Assignment: Put every line from all of the items below into a single JSON list of strings, one string per line. Leave out blank lines.

[Page-level text extractions]
- Opening Delimiter -
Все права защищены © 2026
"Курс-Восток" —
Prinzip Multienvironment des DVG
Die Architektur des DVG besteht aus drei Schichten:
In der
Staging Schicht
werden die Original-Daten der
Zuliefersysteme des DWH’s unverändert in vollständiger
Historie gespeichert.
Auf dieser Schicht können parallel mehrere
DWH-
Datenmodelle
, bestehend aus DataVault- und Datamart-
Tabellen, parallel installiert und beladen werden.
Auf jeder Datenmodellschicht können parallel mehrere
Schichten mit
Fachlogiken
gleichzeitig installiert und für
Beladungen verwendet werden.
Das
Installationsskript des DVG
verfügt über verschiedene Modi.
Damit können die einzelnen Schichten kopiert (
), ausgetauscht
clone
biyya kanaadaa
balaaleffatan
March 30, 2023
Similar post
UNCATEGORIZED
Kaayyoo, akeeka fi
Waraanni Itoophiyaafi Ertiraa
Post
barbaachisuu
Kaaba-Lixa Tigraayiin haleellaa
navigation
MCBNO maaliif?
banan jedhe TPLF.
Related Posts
- Closing Delimiter -
Response area:
[
  "Все права защищены © 2026",
  "\"Курс-Восток\" —",
  "Prinzip Multienvironment des DVG",
  "Die Architektur des DVG besteht aus drei Schichten:",
  "In der",
  "Staging Schicht",
  "werden die Original-Daten der",
  "Zuliefersysteme des DWH’s unverändert in vollständiger",
  "Historie gespeichert.",
  "Auf dieser Schicht können parallel mehrere",
  "DWH-",
  "Datenmodelle",
  ", bestehend aus DataVault- und Datamart-",
  "Tabellen, parallel installiert und beladen werden.",
  "Auf jeder Datenmodellschicht können parallel mehrere",
  "Schichten mit",
  "Fachlogiken",
  "gleichzeitig installiert und für",
  "Beladungen verwendet werden.",
  "Das",
  "Installationsskript des DVG",
  "verfügt über verschiedene Modi.",
  "Damit können die einzelnen Schichten kopiert (",
  "), ausgetauscht",
  "clone",
  "biyya kanaadaa",
  "balaaleffatan",
  "March 30, 2023",
  "Similar post",
  "UNCATEGORIZED",
  "Kaayyoo, akeeka fi",
  "Waraanni Itoophiyaafi Ertiraa",
  "Post",
  "barbaachisuu",
  "Kaaba-Lixa Tigraayiin haleellaa",
  "navigation",
  "MCBNO maaliif?",
  "banan jedhe TPLF.",
  "Related Posts"
]